## [THE REQUEST]
In the holster text below, reproduce the stretch from "It is therefore" through "level of restraint." word for word.

## [GIVEN TEXT]
________________________________________

Another problem the spring tension thumb-break holsters is that the holster must typically be worn so the pouch is vertical to allow the wearer to relatively easily remove the gun with the forward and up movement required. However, the Federal Bureau of Investigation has determined after much study that a slight forward holster cant or rake of approximately thirteen degrees from vertical is the ideal holster position, primarily to ensure that the wearer leans forward into a crouching position as the gun is drawn, an also for deterring withdrawal from the rear. With the spring tension thumb-break holster, if the pouch is raked or canted forward, the forward and up removal motion becomes awkward and difficult to accomplish quickly; the forward motion would become almost a downward motion which would be clumsy and could potentially lead to situations in which the handgun could not be withdrawn quickly enough. Thus, those holsters can not be worn in the safest and most secure manner.
Another problem with the spring tension thumb-break style holsters has been created by the recent trend of security forces carrying semi-automatic pistols. Typically, the semi-automatics have a flat trigger guard which can not be held in place with the trigger guard strap used in revolver holsters. One solution to this problem has been to employ a protruding member built into the holster pocket positioned to rest inside the trigger guard when the pistol is placed in the holster. The protruding member is positioned to prevent vertical or rearward withdrawal; the handgun must be pushed forward and up to withdraw, much as in the handgun holsters. However, the protruding member adds greatly to the complexity of the holster and may also be a security hazard, as it rests inside of the trigger guard. By having a protruding member adjacent the trigger, there is always the possibility that the gun could be jostled enough to press the trigger against the protruding member and fire the gun while in the holster. Thus, there exists a need for more secure double security thumb-break style holster for semi-automatic pistols.
It is therefore an object of this invention to provide an improved thumb-break holster which includes two distinct levels of positive restraint.
It is a further object of this invention to provide such a holster in which the thumb-break is the second level of restraint.
It is a further object of this invention to provide such a holster in which the primary means of restraint is a positive locking restraint.
It is a further object of this invention to provide such a holster which may be used for both revolvers and semi-automatic pistols.
It is a further object of this invention to provide such a holster which does not require a holster tension device.
It is a further object of this invention to provide such a holster which is not subjected to great stress on handgun withdrawal.
It is a further object of this invention to provide such a holster which is relatively simple and inexpensive to manufacture.
It is a further object of this invention to provide such a holster which allows the holster pouch to be raked forward.

________________________________________

## [LISTING]
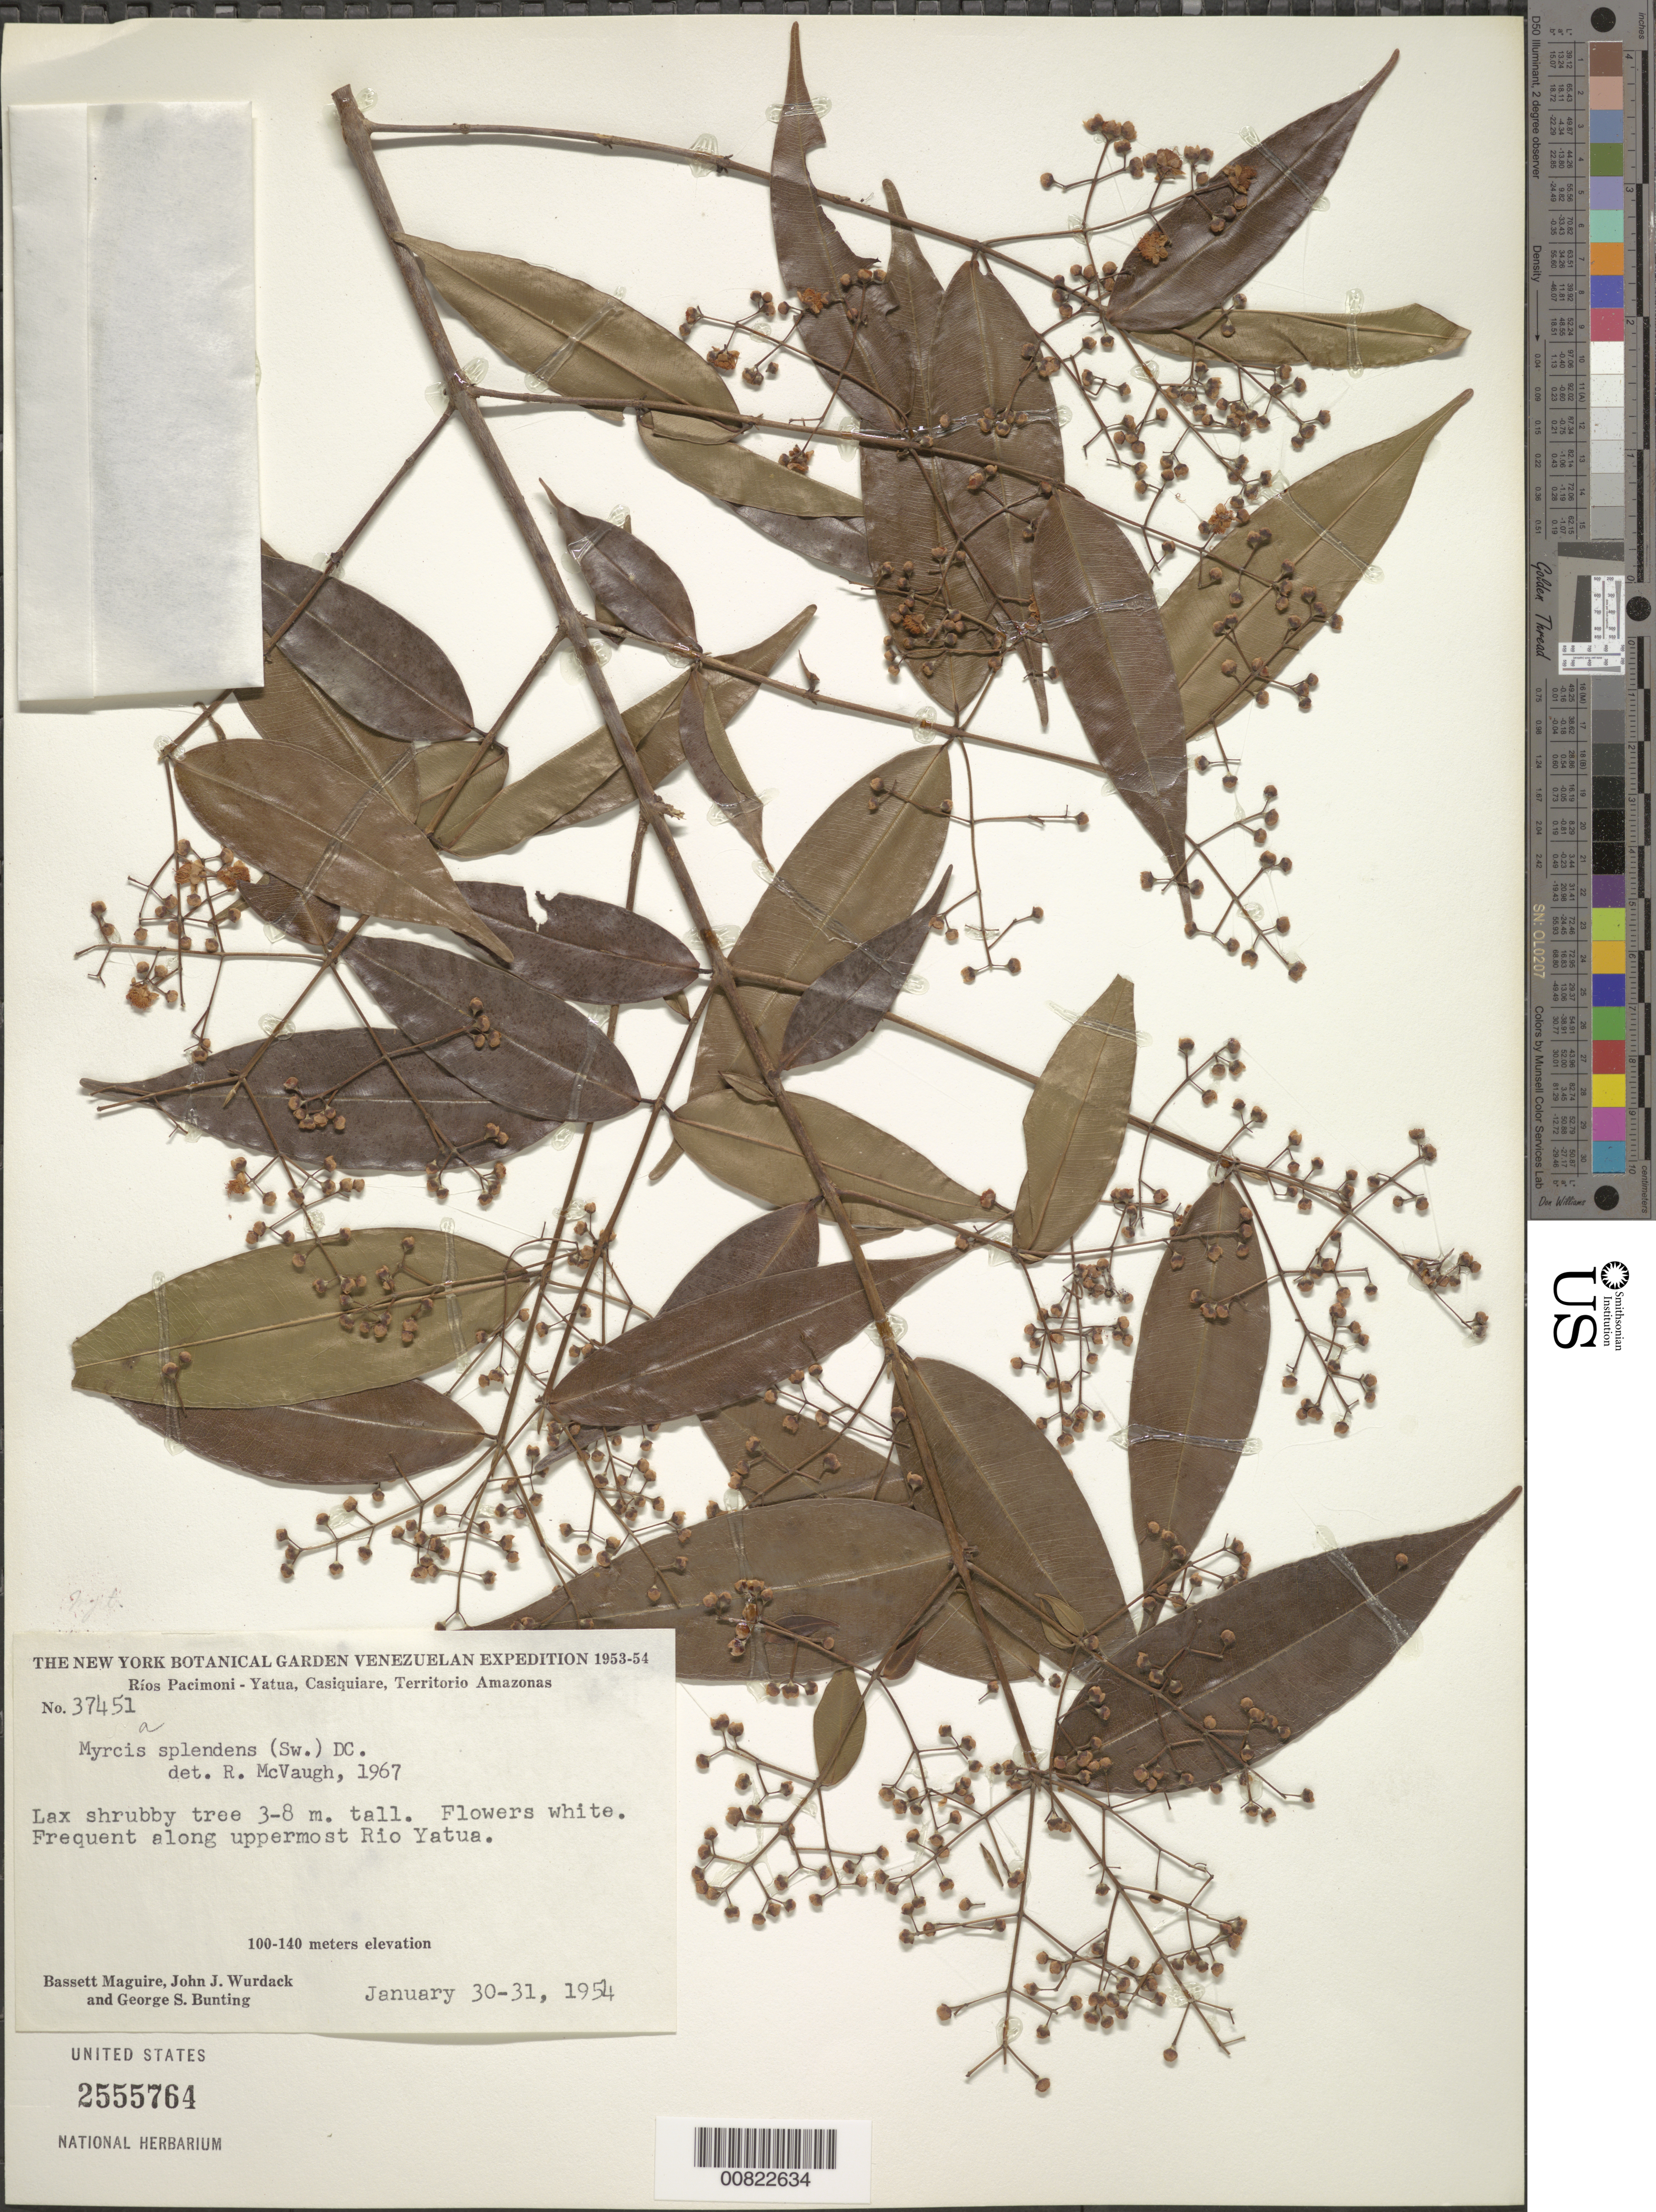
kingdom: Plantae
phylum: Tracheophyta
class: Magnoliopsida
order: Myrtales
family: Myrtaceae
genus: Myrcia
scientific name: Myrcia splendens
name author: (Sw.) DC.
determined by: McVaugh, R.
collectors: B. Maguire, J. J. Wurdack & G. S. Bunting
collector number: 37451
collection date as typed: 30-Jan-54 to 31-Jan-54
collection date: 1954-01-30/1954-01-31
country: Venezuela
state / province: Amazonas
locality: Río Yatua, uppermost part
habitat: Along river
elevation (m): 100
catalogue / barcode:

________________________________________

## [RESULT BELOW]
It is therefore an object of this invention to provide an improved thumb-break holster which includes two distinct levels of positive restraint.
It is a further object of this invention to provide such a holster in which the thumb-break is the second level of restraint.